The Stars at Noon
- First edition cover
- Author: Denis Johnson
- Language: English
- Set in: Nicaragua in 1984
- Publisher: Alfred A. Knopf
- Publication date: September 18, 1986
- Publication place: United States
- Media type: Print (hardcover and paperback)
- Pages: 181
- ISBN: 978-0-394-53840-2 (hardcover)
- Dewey Decimal: 813/.54
- LC Class: PS3560.O3745 S7 1986

= The Stars at Noon =

1986 novel by Denis Johnson

The Stars at Noon is a 1986 novel by Denis Johnson. It was published by Alfred A. Knopf on September 12, 1986. The novel follows an unnamed American woman during the Nicaraguan Revolution in 1984. It was adapted into the 2022 film Stars at Noon, starring Margaret Qualley and Joe Alwyn.

==Plot==
The novel follows an unnamed American woman, supposedly a journalist, living in Managua, Nicaragua in 1984, during Sandinista rule. She originally traveled to Nicaragua as an observer for an anti-war group. She is disgusted with the corruption of both the Sandinistas and "the stupid CIA." She hustles as a prostitute at the Inter-Continental Hotel in Managua, hoping to leave Nicaragua one day. At the hotel, she eventually meets an unnamed English oil businessman with whom she falls in love. When the Englishman has a falling out with the Nicaraguans, the two flee together towards the southern border with Costa Rica. An American who is most likely a CIA agent tracks them and pressures her to sell out the Englishman.

==Background==
Denis Johnson visited Nicaragua and Costa Rica two years prior to the novel's publication. He initially planned to write a magazine article, but the prospect of his words being judged seriously in nonfiction turned him off. He instead turned to fiction, using the Central American atmosphere as both the novel's setting and as a spiritual allegory for hell. The novel's female narrator and other characters remain mostly nameless. In a telephone interview with Jane Perlez of The New York Times, Johnson explained: "I thought it was appropriate that the people in hell wouldn't have any names. She refers to a couple of people with names, then withdraws them." Johnson also said he did not feel uncomfortable writing in a woman's voice because he had previous experience from completing a number of dramatic monologues in the female voice.

==Reception==
Publishers Weekly gave the novel a mixed review, writing, "Short as it is, the book could be trimmed by half without loss of substance. Johnson's previous novels Angels and Fiskadoro displayed an unmistakable gift. Unfortunately, this is inferior work by a manifestly superior writer." Kirkus Reviews also gave the novel a mixed review, saying it would have been better as a non-fiction book but concluded, "Johnson delivers an evocative and potently depressing travelogue, and does so with more savvy and unromantic political velleity than is found in books by, say, Graham Greene or Joan Didion." Caryn James of The New York Times Book Review gave the novel a mixed review, writing, "language slides off its moorings, as style mirrors substance almost too well. Just as often as it is debased, the language is inflated by the empty abstractions of the narrator."

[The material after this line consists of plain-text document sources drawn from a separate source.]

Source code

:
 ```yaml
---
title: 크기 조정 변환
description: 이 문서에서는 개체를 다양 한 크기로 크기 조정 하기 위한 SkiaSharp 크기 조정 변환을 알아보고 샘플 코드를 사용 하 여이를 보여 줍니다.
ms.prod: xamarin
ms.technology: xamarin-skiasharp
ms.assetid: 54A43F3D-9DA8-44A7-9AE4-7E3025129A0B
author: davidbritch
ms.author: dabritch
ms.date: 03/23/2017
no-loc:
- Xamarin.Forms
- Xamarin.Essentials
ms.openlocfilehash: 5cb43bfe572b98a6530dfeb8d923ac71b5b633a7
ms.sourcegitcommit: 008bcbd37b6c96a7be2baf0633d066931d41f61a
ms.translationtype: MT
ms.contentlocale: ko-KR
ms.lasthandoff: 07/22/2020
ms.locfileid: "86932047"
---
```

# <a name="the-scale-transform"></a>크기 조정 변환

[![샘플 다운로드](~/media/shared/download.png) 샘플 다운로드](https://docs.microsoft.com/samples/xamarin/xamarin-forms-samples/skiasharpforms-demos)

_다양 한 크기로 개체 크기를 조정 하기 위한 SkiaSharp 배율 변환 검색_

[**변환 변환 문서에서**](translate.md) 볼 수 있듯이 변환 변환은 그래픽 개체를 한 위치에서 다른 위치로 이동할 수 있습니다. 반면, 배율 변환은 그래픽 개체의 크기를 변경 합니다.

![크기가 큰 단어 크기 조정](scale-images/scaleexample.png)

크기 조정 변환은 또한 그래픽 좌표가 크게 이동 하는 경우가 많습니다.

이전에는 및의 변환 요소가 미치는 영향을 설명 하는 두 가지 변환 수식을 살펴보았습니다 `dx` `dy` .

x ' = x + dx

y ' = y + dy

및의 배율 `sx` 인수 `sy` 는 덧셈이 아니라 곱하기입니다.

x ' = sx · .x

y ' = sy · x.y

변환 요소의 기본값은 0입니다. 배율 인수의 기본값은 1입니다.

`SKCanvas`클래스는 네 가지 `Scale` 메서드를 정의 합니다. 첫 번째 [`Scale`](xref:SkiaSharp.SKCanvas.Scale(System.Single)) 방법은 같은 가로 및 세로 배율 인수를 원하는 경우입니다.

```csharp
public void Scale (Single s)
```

People gave the novel a positive review, calling Johnson "an original, exciting writer, worth every minute spent in his nightmarish creation."

John Blades of the Chicago Tribune called the novel "intensely mystical and poetic; it has the texture and illogic of a nightmare."

==Legacy and influence==
Writing for The Guardian in 2012, Scottish novelist Alan Warner cited The Stars at Noon as evidence that Johnson is "one of America's greatest fiction writers." Writing for The Daily Beast in 2017, Jeremy Kryt called the novel "excellent" and compared its "shiftless gringo's point of view" to that of Oliver Stone's film Salvador (1986), writing, "Yet one could argue that Johnson's lost and nameless heroine is the more sympathetic character—and a more tragic figure—than Stone's protagonist."

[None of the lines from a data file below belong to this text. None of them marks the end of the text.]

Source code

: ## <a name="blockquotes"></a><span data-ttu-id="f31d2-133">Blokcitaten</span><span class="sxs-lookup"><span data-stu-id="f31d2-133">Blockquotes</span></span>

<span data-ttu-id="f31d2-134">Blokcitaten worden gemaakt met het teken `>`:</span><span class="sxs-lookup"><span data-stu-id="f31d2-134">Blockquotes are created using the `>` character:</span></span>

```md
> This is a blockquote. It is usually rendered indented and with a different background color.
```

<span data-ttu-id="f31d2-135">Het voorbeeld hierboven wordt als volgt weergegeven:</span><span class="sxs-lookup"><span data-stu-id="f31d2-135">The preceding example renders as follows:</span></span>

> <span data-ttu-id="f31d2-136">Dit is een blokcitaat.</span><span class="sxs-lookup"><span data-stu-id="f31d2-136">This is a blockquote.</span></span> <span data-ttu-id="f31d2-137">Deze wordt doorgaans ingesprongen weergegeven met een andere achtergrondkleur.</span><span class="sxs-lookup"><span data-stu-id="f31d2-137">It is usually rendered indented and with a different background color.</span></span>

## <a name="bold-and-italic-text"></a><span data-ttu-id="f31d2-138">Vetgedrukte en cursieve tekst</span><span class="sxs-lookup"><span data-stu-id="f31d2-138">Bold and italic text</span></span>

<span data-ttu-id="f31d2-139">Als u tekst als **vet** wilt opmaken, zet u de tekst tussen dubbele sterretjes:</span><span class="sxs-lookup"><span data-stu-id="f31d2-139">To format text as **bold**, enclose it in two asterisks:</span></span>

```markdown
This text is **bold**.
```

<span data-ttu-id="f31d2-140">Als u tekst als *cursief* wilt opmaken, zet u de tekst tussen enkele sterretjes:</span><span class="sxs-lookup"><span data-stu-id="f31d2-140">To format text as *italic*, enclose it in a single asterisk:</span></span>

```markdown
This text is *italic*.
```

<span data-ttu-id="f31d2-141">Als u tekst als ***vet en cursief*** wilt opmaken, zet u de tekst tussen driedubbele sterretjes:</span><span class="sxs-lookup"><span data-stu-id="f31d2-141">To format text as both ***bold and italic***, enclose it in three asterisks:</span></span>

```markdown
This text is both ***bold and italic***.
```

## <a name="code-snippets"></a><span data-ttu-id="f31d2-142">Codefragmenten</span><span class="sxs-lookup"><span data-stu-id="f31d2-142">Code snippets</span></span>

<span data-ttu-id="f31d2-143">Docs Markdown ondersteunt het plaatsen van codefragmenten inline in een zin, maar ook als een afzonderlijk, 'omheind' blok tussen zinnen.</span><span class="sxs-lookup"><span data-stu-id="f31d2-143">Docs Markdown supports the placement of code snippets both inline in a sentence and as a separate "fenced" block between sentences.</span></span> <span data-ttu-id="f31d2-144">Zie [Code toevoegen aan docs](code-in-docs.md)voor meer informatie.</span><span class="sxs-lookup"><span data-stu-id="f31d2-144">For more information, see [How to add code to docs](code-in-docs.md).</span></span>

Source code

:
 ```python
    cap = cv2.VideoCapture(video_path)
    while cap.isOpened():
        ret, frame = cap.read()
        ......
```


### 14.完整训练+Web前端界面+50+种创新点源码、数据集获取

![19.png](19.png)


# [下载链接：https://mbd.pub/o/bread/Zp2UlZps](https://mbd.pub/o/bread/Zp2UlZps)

The novel inspired "The Sprawl" by Sonic Youth, a song from the band's fifth studio album Daydream Nation (1989). The lyrics for the song's first verse were taken directly from The Stars at Noon by the band's vocalist and guitarist Kim Gordon.

==Film adaptation==

The novel was adapted by Claire Denis, Léa Mysius and Andrew Litvack into the 2022 film Stars at Noon. The film was directed by Claire Denis and stars Joe Alwyn and Margaret Qualley. Claire Denis read Johnson's novel a decade earlier and assessed it as a love story between two people who develop a relationship solely due to the context of the revolution. She added, "It's also about the fear and the terror of love, the fear of failure." Whereas the novel is set in 1984 during the Nicaraguan Revolution, the film is set in present-day Nicaragua during the COVID-19 pandemic.